→ What you are asked to do
Repeat the material word for word, from the line containing "কারিগরি বোর্ডের পাশের হারে নজিরবিহীন" through the line containing "সৌদি আরবে ১৬ বাংলাদেশির মৃত্যুতে", including both of those lines.

—————

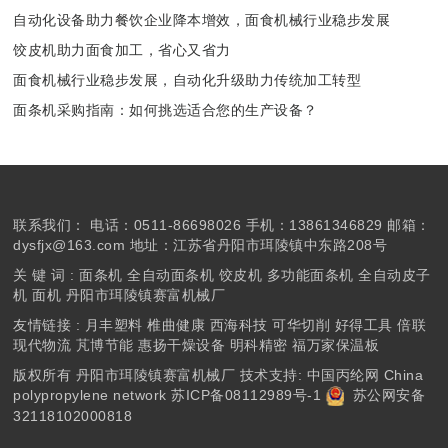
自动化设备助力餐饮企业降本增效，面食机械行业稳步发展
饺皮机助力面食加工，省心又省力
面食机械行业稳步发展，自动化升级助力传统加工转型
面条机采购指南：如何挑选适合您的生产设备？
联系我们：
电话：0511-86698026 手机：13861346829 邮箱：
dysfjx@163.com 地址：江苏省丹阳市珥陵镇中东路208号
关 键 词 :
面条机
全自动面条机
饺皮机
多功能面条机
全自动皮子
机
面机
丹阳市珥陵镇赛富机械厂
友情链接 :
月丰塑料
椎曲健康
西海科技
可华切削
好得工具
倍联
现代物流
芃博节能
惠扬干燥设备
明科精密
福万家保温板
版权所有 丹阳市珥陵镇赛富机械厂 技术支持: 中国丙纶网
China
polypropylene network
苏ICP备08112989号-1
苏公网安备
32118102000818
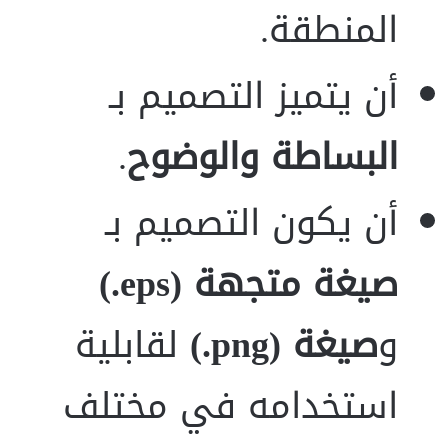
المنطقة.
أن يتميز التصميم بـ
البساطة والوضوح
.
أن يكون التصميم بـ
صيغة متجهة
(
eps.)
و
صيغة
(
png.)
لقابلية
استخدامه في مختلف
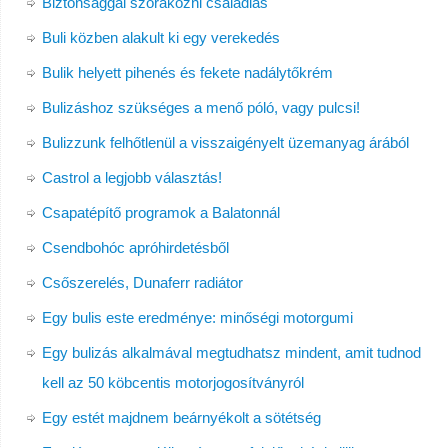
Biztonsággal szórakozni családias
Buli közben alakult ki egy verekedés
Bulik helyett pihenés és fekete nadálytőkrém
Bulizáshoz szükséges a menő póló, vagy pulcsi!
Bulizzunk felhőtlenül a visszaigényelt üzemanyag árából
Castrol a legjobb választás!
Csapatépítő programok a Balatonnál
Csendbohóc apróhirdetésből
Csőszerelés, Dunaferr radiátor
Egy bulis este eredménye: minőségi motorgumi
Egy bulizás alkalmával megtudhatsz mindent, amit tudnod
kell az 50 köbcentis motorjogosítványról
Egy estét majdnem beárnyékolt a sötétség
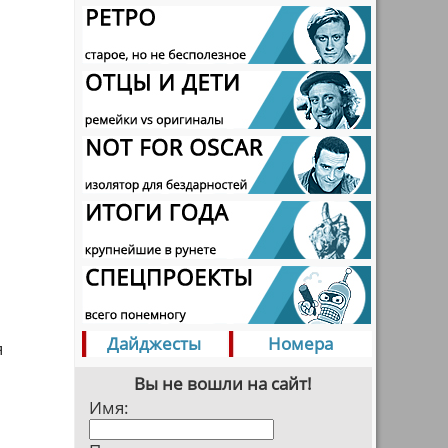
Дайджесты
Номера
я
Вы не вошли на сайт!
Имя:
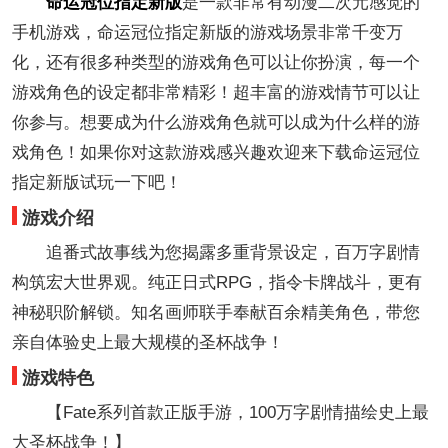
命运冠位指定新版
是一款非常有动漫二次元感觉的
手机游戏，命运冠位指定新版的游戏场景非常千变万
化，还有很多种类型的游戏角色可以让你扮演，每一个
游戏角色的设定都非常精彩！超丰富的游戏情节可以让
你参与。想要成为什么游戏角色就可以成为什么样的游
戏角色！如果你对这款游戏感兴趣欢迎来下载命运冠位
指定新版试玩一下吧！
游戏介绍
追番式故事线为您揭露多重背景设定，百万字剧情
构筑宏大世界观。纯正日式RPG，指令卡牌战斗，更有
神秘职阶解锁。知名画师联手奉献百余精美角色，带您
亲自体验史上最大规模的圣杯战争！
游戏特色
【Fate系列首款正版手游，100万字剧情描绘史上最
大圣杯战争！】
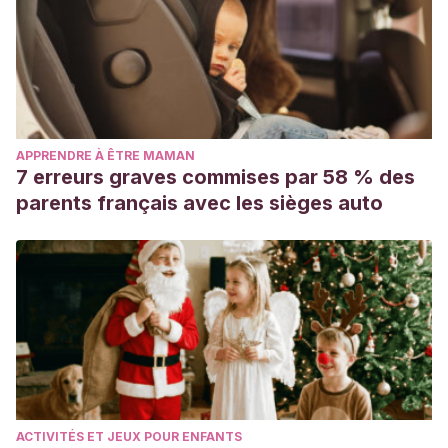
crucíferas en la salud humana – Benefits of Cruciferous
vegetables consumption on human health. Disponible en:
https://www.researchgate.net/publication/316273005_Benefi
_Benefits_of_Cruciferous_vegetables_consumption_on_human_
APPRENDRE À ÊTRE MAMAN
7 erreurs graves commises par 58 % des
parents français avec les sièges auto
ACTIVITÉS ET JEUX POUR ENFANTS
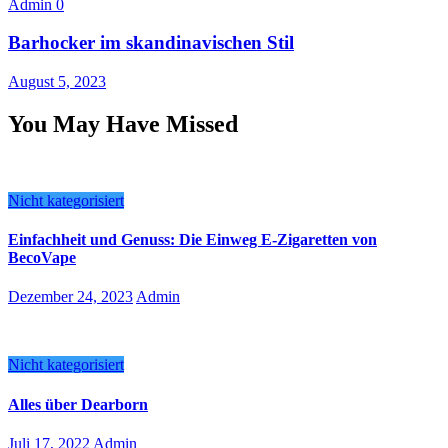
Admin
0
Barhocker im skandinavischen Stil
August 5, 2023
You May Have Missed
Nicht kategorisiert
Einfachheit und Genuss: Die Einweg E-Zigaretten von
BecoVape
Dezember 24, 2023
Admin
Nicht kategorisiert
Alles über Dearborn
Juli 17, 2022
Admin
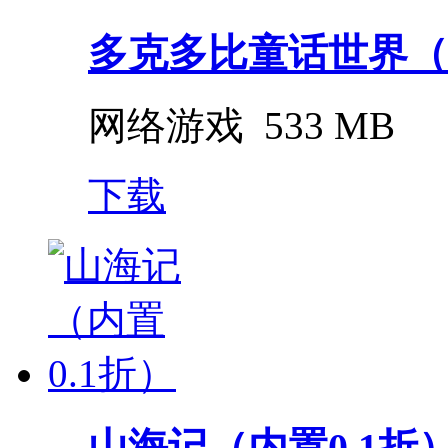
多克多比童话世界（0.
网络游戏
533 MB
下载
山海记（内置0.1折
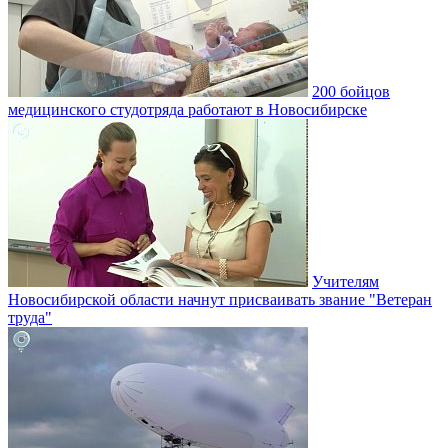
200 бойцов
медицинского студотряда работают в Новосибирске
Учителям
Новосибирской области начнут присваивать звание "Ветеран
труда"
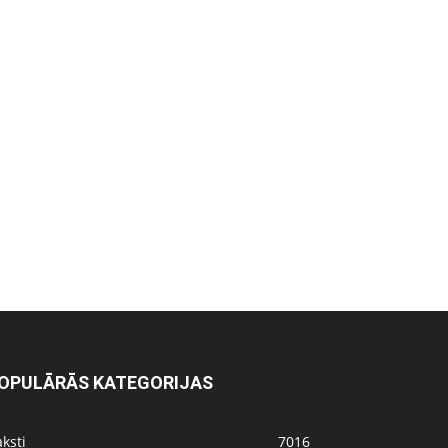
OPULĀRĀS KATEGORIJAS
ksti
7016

—————

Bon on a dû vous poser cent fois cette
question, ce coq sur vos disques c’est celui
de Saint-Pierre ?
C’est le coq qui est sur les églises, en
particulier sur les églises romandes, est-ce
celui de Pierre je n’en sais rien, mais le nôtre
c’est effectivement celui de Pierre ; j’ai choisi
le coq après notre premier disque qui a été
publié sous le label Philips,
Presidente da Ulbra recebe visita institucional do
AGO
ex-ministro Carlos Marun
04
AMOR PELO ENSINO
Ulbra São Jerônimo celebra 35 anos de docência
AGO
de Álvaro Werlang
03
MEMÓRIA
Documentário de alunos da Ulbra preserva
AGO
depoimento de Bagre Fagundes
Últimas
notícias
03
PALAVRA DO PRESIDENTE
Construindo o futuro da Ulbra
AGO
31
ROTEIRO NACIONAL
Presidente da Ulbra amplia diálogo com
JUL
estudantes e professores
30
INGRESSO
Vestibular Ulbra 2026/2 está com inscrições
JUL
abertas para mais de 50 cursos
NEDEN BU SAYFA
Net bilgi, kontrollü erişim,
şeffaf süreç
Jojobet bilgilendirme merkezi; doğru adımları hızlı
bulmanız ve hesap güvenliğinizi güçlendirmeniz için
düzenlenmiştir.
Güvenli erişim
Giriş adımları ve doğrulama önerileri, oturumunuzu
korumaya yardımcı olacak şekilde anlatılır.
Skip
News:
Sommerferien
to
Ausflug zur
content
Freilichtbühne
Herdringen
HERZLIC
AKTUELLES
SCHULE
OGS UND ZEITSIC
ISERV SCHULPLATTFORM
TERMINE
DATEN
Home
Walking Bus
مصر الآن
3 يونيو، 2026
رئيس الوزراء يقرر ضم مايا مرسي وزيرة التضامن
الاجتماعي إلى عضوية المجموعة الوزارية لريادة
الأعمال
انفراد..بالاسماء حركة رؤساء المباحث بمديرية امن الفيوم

—————

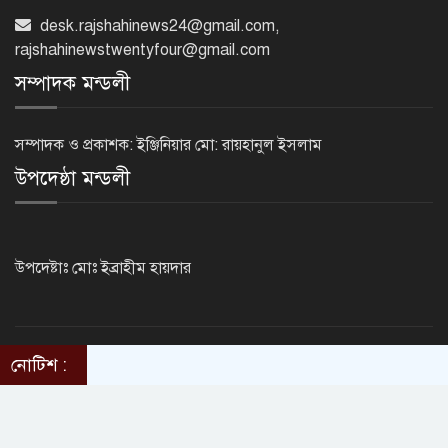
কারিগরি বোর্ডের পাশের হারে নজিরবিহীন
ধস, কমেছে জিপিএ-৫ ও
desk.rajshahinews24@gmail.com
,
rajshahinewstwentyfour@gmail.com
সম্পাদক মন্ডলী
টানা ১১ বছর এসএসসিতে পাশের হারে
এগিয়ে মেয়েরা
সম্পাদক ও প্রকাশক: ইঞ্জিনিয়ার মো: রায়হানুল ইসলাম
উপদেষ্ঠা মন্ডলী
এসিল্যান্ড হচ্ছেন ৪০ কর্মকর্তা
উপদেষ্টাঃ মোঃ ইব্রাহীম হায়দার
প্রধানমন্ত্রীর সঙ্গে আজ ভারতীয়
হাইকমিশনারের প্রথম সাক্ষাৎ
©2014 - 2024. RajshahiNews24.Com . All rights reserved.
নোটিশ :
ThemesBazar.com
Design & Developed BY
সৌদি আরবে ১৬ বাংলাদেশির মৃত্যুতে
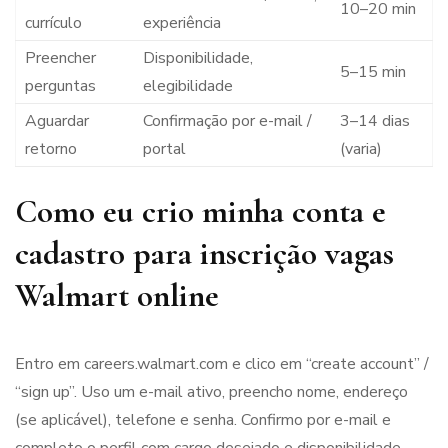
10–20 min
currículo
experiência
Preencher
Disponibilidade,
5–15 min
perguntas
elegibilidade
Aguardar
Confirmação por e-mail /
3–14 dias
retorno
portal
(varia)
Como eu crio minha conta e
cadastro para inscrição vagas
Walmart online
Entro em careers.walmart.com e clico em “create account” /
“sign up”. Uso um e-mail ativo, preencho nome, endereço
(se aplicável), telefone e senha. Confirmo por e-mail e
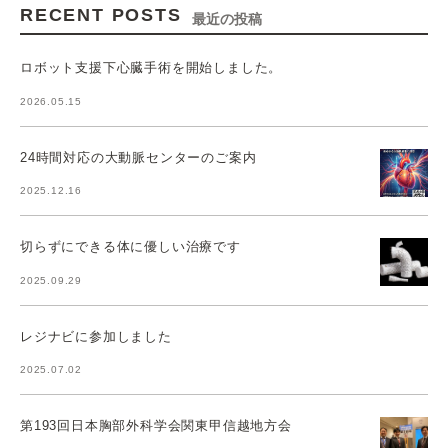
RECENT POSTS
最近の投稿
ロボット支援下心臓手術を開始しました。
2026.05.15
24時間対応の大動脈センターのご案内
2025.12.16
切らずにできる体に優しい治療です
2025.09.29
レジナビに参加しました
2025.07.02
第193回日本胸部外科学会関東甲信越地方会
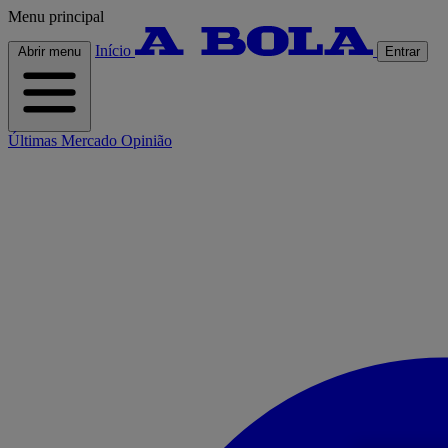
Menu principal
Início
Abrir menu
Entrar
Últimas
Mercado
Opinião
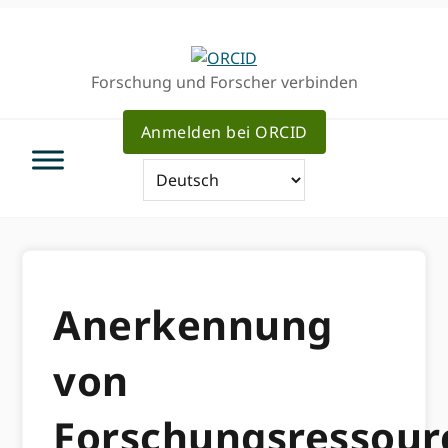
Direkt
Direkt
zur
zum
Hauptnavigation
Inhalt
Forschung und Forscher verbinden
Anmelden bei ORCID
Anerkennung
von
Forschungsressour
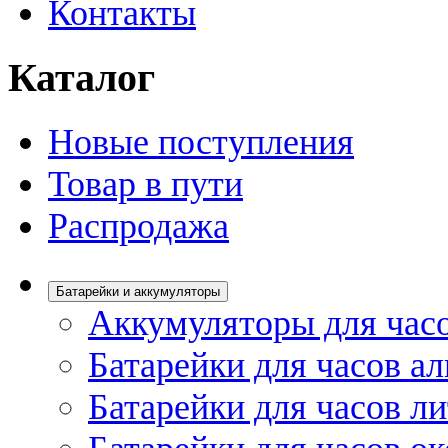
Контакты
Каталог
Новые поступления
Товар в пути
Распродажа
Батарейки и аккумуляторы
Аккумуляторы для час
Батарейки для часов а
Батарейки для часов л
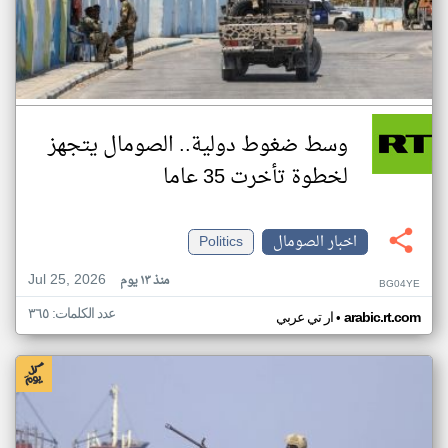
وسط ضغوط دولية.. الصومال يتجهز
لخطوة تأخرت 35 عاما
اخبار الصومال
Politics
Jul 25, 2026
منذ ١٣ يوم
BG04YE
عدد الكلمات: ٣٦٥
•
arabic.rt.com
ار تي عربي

—————

→ Completed exercise
কারিগরি বোর্ডের পাশের হারে নজিরবিহীন
ধস, কমেছে জিপিএ-৫ ও
desk.rajshahinews24@gmail.com
,
rajshahinewstwentyfour@gmail.com
সম্পাদক মন্ডলী
টানা ১১ বছর এসএসসিতে পাশের হারে
এগিয়ে মেয়েরা
সম্পাদক ও প্রকাশক: ইঞ্জিনিয়ার মো: রায়হানুল ইসলাম
উপদেষ্ঠা মন্ডলী
এসিল্যান্ড হচ্ছেন ৪০ কর্মকর্তা
উপদেষ্টাঃ মোঃ ইব্রাহীম হায়দার
প্রধানমন্ত্রীর সঙ্গে আজ ভারতীয়
হাইকমিশনারের প্রথম সাক্ষাৎ
©2014 - 2024. RajshahiNews24.Com . All rights reserved.
নোটিশ :
ThemesBazar.com
Design & Developed BY
সৌদি আরবে ১৬ বাংলাদেশির মৃত্যুতে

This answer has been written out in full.